## Description of the task
Pick up the text on GNATCOLL.VFS file handling where it stops and keep writing it.

## Text segment

The GNAT Components Collection (GNATCOLL) provides a useful package to abstract such aspects, namely GNATCOLL.VFS. This package provides several types that are used to manipulate files and their names:
type Filesystem_String is new String; type Virtual_File is tagged private;
The first type above is intended as an initial replacement for the strings that are generally used to represent a file name. There is no conversion to or from Unicode. The intent is to remind users that the exact interpretation should not be a string that can be displayed as is, but a series of bytes that need to be interpreted in the context of a specific character set (most often UTF-8, but also ISO-8859-1 and variants).
Use of the second type involves a bigger change for most application: the idea is that it encapsulates and caches various information about a file and its name, and thus abstracts notions like case-sensitivity.
Let's consider some examples. We first need to get a representation for a file from the disk. For this, we can use one of the Create functions available in GNATCOLL. For instance,
declare F : Virtual_File; begin F := Create ("/tmp/Foo.txt"); end;
If we pass F to some subprogram that should display it in a GUI, for instance, we expect the name to appear exactly as "Foo.txt", and not as an all-lower-case version "foo.txt", even on a case-insensitive file system. To get the name, we could, for example, write:
declare Name : constant Filesystem_String := F.Base_Name; begin Put_Line (+Name); end;
As noted earlier, the name should be considered as a series of bytes, the interpretation of which depends on your system. Most of the time, it is relatively safe to assume this is UTF-8. For such a case, GNATCOLL.VFS provides a "+" operator to convert the Filesystem_String to a String.
If we now create another instance of Virtual_File, we can test whether the two reference the same file. The result would be true on Windows, for instance, but not on Unix.

(Recorded data)
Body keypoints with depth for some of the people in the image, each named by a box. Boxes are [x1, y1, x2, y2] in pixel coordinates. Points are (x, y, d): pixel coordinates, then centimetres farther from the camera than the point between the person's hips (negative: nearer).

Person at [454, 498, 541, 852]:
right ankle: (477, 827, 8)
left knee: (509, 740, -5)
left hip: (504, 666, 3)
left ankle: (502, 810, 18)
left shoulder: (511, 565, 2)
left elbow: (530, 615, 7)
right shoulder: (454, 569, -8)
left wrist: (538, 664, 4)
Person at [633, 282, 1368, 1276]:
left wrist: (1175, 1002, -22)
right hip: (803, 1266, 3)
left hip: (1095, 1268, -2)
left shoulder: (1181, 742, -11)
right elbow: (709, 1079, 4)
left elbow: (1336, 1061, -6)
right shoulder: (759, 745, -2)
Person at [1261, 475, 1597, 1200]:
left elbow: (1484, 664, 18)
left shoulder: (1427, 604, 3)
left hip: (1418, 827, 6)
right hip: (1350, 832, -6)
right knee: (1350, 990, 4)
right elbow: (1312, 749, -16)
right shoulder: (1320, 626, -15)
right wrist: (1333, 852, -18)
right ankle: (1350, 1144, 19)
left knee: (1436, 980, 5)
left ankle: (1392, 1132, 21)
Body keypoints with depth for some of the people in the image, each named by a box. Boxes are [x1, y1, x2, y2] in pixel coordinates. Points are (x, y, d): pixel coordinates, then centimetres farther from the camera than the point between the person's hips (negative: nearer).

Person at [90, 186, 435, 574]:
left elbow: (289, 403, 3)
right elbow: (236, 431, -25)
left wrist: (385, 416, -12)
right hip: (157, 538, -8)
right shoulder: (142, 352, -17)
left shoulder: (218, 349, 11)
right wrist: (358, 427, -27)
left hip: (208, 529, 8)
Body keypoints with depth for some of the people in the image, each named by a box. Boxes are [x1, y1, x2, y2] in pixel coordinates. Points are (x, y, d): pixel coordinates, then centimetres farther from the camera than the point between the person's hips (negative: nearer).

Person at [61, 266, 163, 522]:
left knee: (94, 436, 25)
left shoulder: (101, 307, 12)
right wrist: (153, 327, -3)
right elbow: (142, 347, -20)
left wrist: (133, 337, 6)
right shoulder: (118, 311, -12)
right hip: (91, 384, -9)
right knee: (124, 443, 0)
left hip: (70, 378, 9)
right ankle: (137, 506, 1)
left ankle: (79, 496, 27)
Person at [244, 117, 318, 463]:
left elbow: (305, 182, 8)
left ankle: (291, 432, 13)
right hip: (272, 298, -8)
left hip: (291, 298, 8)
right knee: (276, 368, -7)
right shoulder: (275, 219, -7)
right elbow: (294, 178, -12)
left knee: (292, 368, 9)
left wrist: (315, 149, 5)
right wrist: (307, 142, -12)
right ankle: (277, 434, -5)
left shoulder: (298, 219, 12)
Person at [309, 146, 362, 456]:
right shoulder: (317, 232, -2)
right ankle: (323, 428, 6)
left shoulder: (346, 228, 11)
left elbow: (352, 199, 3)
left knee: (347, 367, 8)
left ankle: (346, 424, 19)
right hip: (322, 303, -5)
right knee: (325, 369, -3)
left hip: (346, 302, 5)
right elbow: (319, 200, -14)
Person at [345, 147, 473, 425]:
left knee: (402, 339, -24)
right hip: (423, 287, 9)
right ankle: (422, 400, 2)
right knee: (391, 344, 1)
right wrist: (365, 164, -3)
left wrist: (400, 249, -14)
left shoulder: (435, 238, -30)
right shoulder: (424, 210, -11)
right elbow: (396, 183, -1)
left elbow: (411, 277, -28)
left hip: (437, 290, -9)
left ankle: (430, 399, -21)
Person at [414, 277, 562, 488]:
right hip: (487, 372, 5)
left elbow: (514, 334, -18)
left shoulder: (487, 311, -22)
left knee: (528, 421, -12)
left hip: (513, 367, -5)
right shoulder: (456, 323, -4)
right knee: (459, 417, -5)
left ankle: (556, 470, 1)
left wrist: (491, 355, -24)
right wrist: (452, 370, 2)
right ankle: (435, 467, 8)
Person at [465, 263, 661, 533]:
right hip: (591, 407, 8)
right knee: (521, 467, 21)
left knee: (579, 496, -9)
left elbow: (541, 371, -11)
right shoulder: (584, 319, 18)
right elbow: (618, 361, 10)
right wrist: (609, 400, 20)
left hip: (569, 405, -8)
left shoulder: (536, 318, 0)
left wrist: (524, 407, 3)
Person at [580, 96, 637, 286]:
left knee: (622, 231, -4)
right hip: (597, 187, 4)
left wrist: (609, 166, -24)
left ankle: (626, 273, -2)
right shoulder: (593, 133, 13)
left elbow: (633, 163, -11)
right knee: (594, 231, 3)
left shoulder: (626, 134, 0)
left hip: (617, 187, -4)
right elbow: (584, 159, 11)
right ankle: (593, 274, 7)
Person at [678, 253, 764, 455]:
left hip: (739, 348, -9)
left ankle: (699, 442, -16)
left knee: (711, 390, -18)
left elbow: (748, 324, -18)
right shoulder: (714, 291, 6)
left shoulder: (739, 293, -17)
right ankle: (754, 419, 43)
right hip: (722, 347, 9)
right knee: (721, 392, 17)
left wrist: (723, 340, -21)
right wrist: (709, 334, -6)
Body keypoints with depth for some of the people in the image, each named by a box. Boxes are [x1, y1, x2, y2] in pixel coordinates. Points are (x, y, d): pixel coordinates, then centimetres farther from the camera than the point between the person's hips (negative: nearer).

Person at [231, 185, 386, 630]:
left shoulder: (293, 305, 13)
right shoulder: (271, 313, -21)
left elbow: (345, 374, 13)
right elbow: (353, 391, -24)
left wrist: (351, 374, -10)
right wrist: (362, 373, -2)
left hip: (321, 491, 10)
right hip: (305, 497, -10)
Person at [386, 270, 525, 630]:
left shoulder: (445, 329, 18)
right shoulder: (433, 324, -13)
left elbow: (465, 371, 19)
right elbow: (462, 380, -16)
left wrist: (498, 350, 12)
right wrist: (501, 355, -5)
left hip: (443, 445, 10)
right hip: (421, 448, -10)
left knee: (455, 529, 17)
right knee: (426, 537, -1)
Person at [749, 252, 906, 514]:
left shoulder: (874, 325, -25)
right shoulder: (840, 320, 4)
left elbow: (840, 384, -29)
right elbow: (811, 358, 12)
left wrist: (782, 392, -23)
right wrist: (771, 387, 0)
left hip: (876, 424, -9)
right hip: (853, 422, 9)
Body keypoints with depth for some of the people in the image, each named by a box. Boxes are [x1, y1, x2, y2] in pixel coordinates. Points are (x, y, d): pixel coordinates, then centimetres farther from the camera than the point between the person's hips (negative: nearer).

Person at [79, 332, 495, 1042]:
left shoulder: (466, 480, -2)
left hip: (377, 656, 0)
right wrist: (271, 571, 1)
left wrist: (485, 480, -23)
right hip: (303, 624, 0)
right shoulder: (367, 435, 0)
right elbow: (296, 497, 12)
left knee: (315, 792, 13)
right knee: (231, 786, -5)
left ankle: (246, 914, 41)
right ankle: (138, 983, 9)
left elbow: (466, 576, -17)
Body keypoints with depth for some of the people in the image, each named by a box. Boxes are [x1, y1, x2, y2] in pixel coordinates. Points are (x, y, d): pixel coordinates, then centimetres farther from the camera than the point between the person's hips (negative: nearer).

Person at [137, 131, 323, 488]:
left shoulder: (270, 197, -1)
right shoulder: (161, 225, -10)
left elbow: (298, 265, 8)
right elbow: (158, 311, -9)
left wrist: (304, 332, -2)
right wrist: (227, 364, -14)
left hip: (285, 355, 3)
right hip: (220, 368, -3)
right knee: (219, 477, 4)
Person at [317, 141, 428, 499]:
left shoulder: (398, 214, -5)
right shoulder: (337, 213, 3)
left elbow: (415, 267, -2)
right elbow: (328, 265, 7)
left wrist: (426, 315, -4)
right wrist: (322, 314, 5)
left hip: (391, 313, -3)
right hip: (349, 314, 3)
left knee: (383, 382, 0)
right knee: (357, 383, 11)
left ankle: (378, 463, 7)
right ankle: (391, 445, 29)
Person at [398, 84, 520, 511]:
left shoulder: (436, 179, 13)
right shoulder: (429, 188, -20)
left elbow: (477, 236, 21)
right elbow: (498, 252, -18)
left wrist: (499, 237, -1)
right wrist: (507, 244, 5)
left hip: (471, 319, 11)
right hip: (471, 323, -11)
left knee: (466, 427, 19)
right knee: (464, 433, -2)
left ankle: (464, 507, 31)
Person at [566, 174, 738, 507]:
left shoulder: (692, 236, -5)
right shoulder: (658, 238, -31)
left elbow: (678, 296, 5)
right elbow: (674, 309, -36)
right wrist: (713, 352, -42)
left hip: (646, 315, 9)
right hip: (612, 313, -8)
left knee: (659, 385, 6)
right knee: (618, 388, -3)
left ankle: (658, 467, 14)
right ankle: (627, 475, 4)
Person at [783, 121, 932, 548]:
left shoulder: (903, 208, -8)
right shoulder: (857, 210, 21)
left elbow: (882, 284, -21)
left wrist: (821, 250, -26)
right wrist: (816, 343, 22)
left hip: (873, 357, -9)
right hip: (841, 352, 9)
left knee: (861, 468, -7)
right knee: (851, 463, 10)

## Answer below
declare F2 : constant Virtual_File := Create ("/tmp/foo.txt"); begin if F = F2 then null; end if; end;
On Unix, we could create a symbolic link from "/temp" to "/tmp". If we want our application to support symbolic links properly and recognize that "/temp/foo.txt" and "/tmp/foo.txt" are indeed the same file, we need to tell GNATCOLL that we are ready to pay the performance penalty, by calling:
GNATCOLL.VFS.Symbolic_Links_Support (True);
This support is turned off by default. When loading a big project in GPS for instance (with several thousand files) on a slow file system (ClearCase), not checking explicitly for symbolic links is at least an order of magnitude faster. That's why this is left as an explicit choice to the application.
However, GNATCOLL is clever enough to cache the symbolic resolution, as well as to normalize the file name. So if you reuse a Virtual_File several times, it will not need to perform the system calls again.
The API in GNATCOLL.VFS is much more extensive than what we have seen above, and provides ways to test whether we have a directory, whether the file is writable, read the contents of a file efficiently into memory, get the list of files in a directory, and even modify files. In each of these cases, GNATCOLL will make sure it uses the proper form of the file name when communicating with the system.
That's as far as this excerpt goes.